Addictions

by bakedgoldfish



Category: The West Wing
Genre: M/M, Pre-White House (West Wing)
Language: English
Status: Completed
Published: 2006-06-19
Updated: 2006-06-19
Packaged: 2019-05-15 05:44:51
Rating: Mature
Warnings: Creator Chose Not To Use Archive Warnings
Chapters: 1
Words: 833
Publisher: archiveofourown.org
Story URL: https://archiveofourown.org/works/14784620
Author URL: https://archiveofourown.org/users/bakedgoldfish/pseuds/bakedgoldfish
Summary: He's understood ever since they first met.





	Addictions

**Author's Note:**

> A copy of this work was once archived at National Library, a part of the [ West Wing Fanfiction Central](https://fanlore.org/wiki/West_Wing_Fanfiction_Central), a West Wing fanfiction archive. More information about the Open Doors approved archive move can be found in the [announcement post](http://archiveofourown.org/admin_posts/8325).

**Addictions**

**by: Baked Goldfish**

**Character(s):** Jed, Leo  
**Pairing(s):** Jed/Leo  
**Rating:** MATURE  
**Summary:** He's understood ever since they first met.  
**Author's Note:** This is, uh, very obviously pre-White House. 

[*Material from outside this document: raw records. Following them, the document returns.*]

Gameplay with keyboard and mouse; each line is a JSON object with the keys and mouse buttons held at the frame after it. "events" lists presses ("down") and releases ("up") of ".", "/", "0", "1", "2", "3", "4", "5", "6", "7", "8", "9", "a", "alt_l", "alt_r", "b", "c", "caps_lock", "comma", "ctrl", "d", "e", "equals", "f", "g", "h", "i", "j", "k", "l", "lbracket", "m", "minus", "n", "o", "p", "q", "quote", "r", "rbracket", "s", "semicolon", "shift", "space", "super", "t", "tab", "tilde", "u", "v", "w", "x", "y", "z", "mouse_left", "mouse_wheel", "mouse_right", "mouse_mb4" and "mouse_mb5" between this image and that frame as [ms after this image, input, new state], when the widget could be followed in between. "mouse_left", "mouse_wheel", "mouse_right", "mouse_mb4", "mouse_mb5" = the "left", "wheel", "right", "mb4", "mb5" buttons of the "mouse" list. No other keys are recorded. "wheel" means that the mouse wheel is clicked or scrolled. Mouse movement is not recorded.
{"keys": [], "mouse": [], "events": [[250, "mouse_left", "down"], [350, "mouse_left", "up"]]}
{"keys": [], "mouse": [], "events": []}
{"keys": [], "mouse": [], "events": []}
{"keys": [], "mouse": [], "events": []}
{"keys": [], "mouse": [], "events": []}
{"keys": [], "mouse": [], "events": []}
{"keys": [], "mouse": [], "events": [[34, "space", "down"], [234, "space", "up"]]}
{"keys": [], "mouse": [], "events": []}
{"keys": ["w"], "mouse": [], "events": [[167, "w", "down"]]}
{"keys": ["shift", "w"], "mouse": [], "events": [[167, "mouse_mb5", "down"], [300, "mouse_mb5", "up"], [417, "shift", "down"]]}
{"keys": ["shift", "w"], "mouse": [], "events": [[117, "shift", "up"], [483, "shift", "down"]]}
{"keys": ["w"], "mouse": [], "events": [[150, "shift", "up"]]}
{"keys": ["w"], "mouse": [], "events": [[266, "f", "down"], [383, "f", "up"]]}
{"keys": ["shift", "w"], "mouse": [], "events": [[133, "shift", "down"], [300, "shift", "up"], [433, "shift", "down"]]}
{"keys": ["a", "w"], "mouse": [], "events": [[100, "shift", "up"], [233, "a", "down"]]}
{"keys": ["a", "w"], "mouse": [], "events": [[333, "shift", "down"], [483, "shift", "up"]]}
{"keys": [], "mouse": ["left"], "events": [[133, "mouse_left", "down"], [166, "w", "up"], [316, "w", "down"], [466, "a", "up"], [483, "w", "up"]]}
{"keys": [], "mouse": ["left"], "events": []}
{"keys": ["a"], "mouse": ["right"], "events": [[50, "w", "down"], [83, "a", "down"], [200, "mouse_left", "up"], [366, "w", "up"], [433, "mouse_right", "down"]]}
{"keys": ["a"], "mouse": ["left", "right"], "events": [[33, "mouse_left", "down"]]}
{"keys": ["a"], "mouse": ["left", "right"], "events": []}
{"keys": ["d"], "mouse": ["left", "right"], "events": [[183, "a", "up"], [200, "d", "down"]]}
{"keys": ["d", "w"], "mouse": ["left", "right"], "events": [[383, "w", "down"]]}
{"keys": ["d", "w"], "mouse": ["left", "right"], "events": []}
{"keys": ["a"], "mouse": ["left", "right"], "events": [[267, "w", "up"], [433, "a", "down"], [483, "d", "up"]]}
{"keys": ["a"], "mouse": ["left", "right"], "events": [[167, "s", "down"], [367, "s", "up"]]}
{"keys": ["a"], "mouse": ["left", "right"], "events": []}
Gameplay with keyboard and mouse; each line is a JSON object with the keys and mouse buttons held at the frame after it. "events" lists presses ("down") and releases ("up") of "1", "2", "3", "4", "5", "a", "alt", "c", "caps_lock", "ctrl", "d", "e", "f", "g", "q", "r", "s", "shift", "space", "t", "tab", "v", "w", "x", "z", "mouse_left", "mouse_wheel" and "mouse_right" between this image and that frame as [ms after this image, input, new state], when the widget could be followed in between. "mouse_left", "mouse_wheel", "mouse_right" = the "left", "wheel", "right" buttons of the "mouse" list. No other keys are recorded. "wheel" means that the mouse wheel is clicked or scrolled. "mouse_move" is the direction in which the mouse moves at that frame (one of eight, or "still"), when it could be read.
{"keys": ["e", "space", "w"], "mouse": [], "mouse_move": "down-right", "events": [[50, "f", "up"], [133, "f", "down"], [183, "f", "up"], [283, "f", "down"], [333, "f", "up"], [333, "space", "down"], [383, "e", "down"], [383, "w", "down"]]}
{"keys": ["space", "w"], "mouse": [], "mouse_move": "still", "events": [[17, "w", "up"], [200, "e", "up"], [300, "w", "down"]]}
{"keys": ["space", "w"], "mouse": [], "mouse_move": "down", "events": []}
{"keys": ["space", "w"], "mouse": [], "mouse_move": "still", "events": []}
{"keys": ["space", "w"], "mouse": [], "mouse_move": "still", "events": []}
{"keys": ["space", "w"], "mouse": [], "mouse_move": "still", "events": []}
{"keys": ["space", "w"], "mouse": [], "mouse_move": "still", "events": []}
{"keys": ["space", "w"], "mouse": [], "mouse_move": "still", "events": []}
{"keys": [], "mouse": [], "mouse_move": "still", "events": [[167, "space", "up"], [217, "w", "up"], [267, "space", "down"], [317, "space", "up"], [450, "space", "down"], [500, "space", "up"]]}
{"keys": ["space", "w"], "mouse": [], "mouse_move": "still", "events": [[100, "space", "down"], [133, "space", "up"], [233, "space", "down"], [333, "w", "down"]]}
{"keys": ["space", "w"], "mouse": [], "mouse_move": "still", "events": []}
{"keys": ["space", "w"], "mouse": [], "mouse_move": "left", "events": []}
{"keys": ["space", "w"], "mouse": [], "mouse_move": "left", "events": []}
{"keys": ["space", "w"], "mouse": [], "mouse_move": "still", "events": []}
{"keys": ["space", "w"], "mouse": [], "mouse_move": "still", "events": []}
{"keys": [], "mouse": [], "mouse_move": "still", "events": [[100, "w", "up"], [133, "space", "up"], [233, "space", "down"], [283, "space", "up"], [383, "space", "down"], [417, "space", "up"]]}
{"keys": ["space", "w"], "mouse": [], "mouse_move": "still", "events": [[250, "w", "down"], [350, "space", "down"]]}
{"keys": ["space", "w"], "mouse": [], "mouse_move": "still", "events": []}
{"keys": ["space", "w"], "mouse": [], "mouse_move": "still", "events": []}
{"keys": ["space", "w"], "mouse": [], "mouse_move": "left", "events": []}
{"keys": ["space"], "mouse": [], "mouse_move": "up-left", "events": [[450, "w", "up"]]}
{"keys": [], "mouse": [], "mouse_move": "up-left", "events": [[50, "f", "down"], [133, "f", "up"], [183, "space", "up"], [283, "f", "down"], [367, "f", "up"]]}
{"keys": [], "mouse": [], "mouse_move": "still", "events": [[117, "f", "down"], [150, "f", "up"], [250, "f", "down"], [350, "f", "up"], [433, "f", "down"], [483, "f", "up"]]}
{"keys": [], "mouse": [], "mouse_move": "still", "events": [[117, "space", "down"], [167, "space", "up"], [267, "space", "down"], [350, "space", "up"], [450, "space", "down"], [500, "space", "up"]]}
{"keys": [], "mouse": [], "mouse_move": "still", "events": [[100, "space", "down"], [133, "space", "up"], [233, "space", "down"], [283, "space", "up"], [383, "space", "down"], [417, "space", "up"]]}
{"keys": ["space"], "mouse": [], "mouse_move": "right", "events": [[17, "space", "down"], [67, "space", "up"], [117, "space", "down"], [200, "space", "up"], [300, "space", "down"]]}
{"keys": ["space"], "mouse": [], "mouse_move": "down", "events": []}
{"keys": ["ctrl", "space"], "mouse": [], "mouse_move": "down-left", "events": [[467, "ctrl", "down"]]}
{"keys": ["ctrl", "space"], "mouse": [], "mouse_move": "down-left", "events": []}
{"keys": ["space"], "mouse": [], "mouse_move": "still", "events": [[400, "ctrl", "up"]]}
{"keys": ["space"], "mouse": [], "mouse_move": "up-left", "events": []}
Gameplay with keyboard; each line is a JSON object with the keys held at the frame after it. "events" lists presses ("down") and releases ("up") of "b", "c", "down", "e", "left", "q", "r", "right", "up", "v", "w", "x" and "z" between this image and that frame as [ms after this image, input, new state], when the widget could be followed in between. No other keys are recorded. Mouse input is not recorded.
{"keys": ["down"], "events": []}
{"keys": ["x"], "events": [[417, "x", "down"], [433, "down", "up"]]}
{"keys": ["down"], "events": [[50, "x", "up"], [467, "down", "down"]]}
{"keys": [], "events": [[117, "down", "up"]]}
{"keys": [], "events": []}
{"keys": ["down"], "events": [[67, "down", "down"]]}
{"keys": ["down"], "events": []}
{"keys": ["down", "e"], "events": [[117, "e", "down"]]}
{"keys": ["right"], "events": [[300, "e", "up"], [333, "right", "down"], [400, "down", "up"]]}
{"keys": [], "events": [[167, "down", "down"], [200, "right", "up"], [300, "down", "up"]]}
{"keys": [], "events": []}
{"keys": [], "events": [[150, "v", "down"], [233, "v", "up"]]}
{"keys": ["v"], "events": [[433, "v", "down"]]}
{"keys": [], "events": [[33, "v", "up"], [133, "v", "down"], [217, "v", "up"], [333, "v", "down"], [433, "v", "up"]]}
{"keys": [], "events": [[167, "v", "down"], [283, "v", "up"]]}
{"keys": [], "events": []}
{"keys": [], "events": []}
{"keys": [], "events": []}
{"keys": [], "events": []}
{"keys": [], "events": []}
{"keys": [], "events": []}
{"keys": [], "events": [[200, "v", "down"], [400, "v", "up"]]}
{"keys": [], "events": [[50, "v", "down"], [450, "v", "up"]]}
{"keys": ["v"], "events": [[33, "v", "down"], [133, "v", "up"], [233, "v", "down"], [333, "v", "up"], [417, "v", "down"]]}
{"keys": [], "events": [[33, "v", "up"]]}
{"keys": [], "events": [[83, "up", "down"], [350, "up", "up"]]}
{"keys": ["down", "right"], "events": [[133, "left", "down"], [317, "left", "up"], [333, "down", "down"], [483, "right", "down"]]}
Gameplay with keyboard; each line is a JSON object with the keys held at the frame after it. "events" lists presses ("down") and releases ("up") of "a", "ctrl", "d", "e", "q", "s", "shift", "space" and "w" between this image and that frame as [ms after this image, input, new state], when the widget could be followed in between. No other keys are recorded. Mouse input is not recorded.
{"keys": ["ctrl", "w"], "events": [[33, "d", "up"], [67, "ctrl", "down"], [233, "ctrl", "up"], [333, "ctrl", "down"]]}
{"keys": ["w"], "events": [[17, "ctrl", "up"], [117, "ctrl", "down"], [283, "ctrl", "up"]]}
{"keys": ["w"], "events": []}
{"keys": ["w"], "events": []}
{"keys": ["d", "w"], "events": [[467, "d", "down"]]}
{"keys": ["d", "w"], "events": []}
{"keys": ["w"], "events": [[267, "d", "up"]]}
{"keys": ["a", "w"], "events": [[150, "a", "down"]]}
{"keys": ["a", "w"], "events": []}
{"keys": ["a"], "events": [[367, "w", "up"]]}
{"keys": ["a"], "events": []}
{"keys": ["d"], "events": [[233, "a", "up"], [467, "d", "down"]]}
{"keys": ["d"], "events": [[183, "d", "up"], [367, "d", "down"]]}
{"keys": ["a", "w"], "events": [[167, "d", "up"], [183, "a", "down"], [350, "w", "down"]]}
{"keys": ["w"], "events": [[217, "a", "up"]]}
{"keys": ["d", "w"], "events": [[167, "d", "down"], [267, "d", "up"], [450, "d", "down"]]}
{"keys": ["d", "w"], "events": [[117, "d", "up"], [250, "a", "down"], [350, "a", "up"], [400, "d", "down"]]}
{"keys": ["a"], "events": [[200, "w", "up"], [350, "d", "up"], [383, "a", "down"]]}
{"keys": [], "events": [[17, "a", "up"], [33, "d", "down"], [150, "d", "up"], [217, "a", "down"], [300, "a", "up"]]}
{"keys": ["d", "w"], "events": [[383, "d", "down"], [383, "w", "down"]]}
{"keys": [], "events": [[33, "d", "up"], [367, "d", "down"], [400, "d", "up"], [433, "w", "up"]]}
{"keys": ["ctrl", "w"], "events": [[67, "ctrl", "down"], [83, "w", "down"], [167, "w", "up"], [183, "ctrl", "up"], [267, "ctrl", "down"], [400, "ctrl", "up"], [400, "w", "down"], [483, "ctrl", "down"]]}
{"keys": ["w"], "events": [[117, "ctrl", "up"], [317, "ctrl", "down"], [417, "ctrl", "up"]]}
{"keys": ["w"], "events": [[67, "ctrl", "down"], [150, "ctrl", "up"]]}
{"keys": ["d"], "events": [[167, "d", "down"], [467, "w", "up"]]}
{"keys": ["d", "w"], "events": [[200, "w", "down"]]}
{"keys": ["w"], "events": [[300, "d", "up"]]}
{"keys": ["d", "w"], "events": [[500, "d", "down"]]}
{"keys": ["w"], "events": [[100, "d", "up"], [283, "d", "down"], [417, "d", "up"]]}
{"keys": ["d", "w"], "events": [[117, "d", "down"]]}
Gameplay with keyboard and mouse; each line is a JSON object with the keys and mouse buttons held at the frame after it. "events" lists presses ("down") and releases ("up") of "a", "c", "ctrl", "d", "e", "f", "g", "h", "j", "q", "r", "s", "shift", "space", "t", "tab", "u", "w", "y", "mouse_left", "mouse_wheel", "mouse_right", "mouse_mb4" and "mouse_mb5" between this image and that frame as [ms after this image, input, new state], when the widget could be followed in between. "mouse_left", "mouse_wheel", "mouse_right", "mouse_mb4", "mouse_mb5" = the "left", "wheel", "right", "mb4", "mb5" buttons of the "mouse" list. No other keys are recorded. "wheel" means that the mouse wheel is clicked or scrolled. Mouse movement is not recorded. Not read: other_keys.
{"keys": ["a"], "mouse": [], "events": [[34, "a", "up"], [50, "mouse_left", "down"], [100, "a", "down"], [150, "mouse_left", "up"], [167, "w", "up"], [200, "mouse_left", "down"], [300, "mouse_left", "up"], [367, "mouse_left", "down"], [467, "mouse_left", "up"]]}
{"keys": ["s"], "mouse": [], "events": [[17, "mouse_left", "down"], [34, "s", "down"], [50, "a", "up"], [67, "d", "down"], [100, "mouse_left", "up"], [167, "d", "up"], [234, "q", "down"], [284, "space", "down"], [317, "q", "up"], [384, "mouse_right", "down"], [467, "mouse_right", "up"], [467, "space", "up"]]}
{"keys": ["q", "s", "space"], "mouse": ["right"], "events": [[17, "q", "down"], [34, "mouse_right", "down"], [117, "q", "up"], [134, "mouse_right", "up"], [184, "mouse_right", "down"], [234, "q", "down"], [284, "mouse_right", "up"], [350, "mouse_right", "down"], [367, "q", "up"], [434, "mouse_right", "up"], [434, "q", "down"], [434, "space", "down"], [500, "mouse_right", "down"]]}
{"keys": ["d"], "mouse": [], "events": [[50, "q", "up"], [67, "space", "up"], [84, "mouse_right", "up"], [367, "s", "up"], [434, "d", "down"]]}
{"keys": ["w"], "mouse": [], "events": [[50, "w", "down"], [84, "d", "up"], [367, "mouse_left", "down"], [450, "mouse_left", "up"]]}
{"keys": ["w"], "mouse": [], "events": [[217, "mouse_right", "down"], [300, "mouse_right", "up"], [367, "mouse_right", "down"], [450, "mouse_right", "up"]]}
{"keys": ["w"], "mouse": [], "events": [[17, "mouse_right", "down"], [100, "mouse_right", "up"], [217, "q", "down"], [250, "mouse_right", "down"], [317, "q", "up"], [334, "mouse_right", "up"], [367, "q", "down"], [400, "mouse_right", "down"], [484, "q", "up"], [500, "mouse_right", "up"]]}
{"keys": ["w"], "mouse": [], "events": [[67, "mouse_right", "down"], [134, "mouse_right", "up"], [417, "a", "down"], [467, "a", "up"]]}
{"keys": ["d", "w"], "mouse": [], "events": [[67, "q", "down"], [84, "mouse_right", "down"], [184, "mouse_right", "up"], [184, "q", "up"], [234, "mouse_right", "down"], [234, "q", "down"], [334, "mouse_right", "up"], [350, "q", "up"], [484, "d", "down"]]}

"You don't understand," Leo tells him. He is drunk, and maybe a little stoned. "You just don't." 

He doesn't understand. It is raining out, chilly, and reminiscent of damp stonework in a medieval dungeon. It is dark, and the sky is depressed and gray as the thunder rumbles sullenly and the rain melts off the clouds and onto the oozing earth below. It is late fall, New Hampshire, 1978, and Jed Bartlet is being told that he doesn't understand. 

He is smoking a cigarette, and exhales the smoke loudly as he lets Leo inside. He doesn't understand. Abbey is at one of her medical conferences, and has taken their two daughters with her as a vacation for them. Leo is here, drunk and maybe stoned. He is soaking wet in the light drizzle. "Come inside." 

"Jenny - Jenny doesn't understand, either," he says, and he kisses him. A taste passes between them, one of nicotine and scotch. They don't understand; Jenny and Mallory and Abbey and Elizabeth and Eleanor. In that strange, bitter taste he hears that they don't understand. He can feel Leo pulling the cigarette out of his hand, can see him pull away and draw on it, can see his cheeks hollow out as the tip flares red and angry. It is destruction. 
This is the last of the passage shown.